[Data provided — start]
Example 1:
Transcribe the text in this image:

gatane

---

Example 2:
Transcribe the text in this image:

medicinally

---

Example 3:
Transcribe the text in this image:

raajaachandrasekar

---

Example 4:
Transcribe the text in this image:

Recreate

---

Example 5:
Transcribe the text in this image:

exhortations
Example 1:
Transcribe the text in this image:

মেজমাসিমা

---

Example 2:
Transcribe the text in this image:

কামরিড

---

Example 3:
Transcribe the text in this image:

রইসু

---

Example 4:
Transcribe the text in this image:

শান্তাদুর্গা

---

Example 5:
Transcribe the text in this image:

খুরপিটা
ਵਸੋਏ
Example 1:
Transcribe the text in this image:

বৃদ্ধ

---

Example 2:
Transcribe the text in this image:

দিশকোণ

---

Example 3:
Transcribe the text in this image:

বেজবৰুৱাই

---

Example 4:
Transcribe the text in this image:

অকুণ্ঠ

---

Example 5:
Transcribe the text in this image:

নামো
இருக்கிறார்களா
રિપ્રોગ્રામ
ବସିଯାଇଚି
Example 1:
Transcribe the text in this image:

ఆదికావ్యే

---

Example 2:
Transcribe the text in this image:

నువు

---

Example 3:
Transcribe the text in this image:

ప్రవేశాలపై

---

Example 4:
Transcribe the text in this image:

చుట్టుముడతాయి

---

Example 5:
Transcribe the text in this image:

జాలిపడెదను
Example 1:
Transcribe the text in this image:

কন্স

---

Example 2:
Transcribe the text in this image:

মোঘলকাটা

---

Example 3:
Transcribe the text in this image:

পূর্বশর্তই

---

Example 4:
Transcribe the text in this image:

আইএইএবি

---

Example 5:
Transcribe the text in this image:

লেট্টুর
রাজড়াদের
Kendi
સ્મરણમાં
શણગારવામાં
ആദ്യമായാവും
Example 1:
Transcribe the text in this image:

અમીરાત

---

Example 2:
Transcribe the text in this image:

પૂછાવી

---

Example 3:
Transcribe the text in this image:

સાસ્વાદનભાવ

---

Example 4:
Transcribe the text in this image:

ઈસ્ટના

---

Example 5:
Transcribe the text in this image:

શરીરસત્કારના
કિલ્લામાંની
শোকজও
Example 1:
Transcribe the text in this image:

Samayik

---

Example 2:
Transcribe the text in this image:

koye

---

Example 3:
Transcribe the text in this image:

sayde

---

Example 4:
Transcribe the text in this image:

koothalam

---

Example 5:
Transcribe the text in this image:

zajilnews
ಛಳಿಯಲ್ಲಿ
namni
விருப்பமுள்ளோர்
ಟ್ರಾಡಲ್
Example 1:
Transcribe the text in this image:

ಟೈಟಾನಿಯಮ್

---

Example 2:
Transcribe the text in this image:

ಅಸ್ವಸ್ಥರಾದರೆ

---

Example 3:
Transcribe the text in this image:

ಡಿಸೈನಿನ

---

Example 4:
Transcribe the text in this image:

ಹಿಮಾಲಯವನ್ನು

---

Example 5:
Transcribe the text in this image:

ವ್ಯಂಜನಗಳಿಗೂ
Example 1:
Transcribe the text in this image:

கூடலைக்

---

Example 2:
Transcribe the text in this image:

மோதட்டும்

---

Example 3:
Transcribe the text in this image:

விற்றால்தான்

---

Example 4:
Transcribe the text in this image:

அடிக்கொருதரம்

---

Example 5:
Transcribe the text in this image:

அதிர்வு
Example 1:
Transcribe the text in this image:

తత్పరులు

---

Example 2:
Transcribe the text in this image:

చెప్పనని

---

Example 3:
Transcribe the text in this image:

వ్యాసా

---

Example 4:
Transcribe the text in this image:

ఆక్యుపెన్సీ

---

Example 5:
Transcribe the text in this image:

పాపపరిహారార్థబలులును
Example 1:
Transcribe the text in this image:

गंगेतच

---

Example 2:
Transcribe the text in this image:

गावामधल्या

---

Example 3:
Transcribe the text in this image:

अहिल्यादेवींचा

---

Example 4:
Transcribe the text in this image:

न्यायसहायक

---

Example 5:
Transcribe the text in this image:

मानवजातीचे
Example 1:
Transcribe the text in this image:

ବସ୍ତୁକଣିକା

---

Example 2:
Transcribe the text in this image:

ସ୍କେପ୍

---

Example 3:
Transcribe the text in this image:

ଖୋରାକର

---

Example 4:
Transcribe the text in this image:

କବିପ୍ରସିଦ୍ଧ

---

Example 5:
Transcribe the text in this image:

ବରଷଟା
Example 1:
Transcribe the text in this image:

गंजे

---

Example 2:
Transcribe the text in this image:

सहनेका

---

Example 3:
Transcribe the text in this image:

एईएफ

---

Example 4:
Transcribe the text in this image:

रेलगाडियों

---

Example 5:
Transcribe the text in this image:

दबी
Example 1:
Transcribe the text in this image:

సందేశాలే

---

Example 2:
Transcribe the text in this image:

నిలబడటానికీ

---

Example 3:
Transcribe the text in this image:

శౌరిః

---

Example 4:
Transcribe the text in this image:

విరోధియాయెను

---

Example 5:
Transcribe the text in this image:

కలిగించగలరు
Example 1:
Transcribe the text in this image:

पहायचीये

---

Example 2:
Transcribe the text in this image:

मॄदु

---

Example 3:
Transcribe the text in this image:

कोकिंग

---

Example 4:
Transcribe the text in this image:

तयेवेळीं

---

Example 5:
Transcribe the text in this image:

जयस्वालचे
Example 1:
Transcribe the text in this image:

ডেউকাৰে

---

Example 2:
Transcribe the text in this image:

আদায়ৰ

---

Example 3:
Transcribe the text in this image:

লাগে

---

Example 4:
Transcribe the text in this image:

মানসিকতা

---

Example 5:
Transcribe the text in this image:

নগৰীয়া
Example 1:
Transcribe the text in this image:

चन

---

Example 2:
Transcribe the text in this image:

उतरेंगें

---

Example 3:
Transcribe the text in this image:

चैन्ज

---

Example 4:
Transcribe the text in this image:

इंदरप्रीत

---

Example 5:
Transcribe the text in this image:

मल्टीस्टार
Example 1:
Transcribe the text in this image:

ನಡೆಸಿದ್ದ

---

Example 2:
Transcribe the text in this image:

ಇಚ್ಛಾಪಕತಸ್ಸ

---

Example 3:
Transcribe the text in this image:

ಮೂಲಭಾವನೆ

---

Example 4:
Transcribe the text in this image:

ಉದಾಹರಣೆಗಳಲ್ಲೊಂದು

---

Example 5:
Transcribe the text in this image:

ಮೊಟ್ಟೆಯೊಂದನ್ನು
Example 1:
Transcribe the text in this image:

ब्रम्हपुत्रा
[Data provided — finish]
• **Exercise description**: Reproduce the data verbatim, line for line.

• **Written solution**:
Example 1:
Transcribe the text in this image:

gatane

---

Example 2:
Transcribe the text in this image:

medicinally

---

Example 3:
Transcribe the text in this image:

raajaachandrasekar

---

Example 4:
Transcribe the text in this image:

Recreate

---

Example 5:
Transcribe the text in this image:

exhortations
Example 1:
Transcribe the text in this image:

মেজমাসিমা

---

Example 2:
Transcribe the text in this image:

কামরিড

---

Example 3:
Transcribe the text in this image:

রইসু

---

Example 4:
Transcribe the text in this image:

শান্তাদুর্গা

---

Example 5:
Transcribe the text in this image:

খুরপিটা
ਵਸੋਏ
Example 1:
Transcribe the text in this image:

বৃদ্ধ

---

Example 2:
Transcribe the text in this image:

দিশকোণ

---

Example 3:
Transcribe the text in this image:

বেজবৰুৱাই

---

Example 4:
Transcribe the text in this image:

অকুণ্ঠ

---

Example 5:
Transcribe the text in this image:

নামো
இருக்கிறார்களா
રિપ્રોગ્રામ
ବସିଯାଇଚି
Example 1:
Transcribe the text in this image:

ఆదికావ్యే

---

Example 2:
Transcribe the text in this image:

నువు

---

Example 3:
Transcribe the text in this image:

ప్రవేశాలపై

---

Example 4:
Transcribe the text in this image:

చుట్టుముడతాయి

---

Example 5:
Transcribe the text in this image:

జాలిపడెదను
Example 1:
Transcribe the text in this image:

কন্স

---

Example 2:
Transcribe the text in this image:

মোঘলকাটা

---

Example 3:
Transcribe the text in this image:

পূর্বশর্তই

---

Example 4:
Transcribe the text in this image:

আইএইএবি

---

Example 5:
Transcribe the text in this image:

লেট্টুর
রাজড়াদের
Kendi
સ્મરણમાં
શણગારવામાં
ആദ്യമായാവും
Example 1:
Transcribe the text in this image:

અમીરાત

---

Example 2:
Transcribe the text in this image:

પૂછાવી

---

Example 3:
Transcribe the text in this image:

સાસ્વાદનભાવ

---

Example 4:
Transcribe the text in this image:

ઈસ્ટના

---

Example 5:
Transcribe the text in this image:

શરીરસત્કારના
કિલ્લામાંની
শোকজও
Example 1:
Transcribe the text in this image:

Samayik

---

Example 2:
Transcribe the text in this image:

koye

---

Example 3:
Transcribe the text in this image:

sayde

---

Example 4:
Transcribe the text in this image:

koothalam

---

Example 5:
Transcribe the text in this image:

zajilnews
ಛಳಿಯಲ್ಲಿ
namni
விருப்பமுள்ளோர்
ಟ್ರಾಡಲ್
Example 1:
Transcribe the text in this image:

ಟೈಟಾನಿಯಮ್

---

Example 2:
Transcribe the text in this image:

ಅಸ್ವಸ್ಥರಾದರೆ

---

Example 3:
Transcribe the text in this image:

ಡಿಸೈನಿನ

---

Example 4:
Transcribe the text in this image:

ಹಿಮಾಲಯವನ್ನು

---

Example 5:
Transcribe the text in this image:

ವ್ಯಂಜನಗಳಿಗೂ
Example 1:
Transcribe the text in this image:

கூடலைக்

---

Example 2:
Transcribe the text in this image:

மோதட்டும்

---

Example 3:
Transcribe the text in this image:

விற்றால்தான்

---

Example 4:
Transcribe the text in this image:

அடிக்கொருதரம்

---

Example 5:
Transcribe the text in this image:

அதிர்வு
Example 1:
Transcribe the text in this image:

తత్పరులు

---

Example 2:
Transcribe the text in this image:

చెప్పనని

---

Example 3:
Transcribe the text in this image:

వ్యాసా

---

Example 4:
Transcribe the text in this image:

ఆక్యుపెన్సీ

---

Example 5:
Transcribe the text in this image:

పాపపరిహారార్థబలులును
Example 1:
Transcribe the text in this image:

गंगेतच

---

Example 2:
Transcribe the text in this image:

गावामधल्या

---

Example 3:
Transcribe the text in this image:

अहिल्यादेवींचा

---

Example 4:
Transcribe the text in this image:

न्यायसहायक

---

Example 5:
Transcribe the text in this image:

मानवजातीचे
Example 1:
Transcribe the text in this image:

ବସ୍ତୁକଣିକା

---

Example 2:
Transcribe the text in this image:

ସ୍କେପ୍

---

Example 3:
Transcribe the text in this image:

ଖୋରାକର

---

Example 4:
Transcribe the text in this image:

କବିପ୍ରସିଦ୍ଧ

---

Example 5:
Transcribe the text in this image:

ବରଷଟା
Example 1:
Transcribe the text in this image:

गंजे

---

Example 2:
Transcribe the text in this image:

सहनेका

---

Example 3:
Transcribe the text in this image:

एईएफ

---

Example 4:
Transcribe the text in this image:

रेलगाडियों

---

Example 5:
Transcribe the text in this image:

दबी
Example 1:
Transcribe the text in this image:

సందేశాలే

---

Example 2:
Transcribe the text in this image:

నిలబడటానికీ

---

Example 3:
Transcribe the text in this image:

శౌరిః

---

Example 4:
Transcribe the text in this image:

విరోధియాయెను

---

Example 5:
Transcribe the text in this image:

కలిగించగలరు
Example 1:
Transcribe the text in this image:

पहायचीये

---

Example 2:
Transcribe the text in this image:

मॄदु

---

Example 3:
Transcribe the text in this image:

कोकिंग

---

Example 4:
Transcribe the text in this image:

तयेवेळीं

---

Example 5:
Transcribe the text in this image:

जयस्वालचे
Example 1:
Transcribe the text in this image:

ডেউকাৰে

---

Example 2:
Transcribe the text in this image:

আদায়ৰ

---

Example 3:
Transcribe the text in this image:

লাগে

---

Example 4:
Transcribe the text in this image:

মানসিকতা

---

Example 5:
Transcribe the text in this image:

নগৰীয়া
Example 1:
Transcribe the text in this image:

चन

---

Example 2:
Transcribe the text in this image:

उतरेंगें

---

Example 3:
Transcribe the text in this image:

चैन्ज

---

Example 4:
Transcribe the text in this image:

इंदरप्रीत

---

Example 5:
Transcribe the text in this image:

मल्टीस्टार
Example 1:
Transcribe the text in this image:

ನಡೆಸಿದ್ದ

---

Example 2:
Transcribe the text in this image:

ಇಚ್ಛಾಪಕತಸ್ಸ

---

Example 3:
Transcribe the text in this image:

ಮೂಲಭಾವನೆ

---

Example 4:
Transcribe the text in this image:

ಉದಾಹರಣೆಗಳಲ್ಲೊಂದು

---

Example 5:
Transcribe the text in this image:

ಮೊಟ್ಟೆಯೊಂದನ್ನು
Example 1:
Transcribe the text in this image:

ब्रम्हपुत्रा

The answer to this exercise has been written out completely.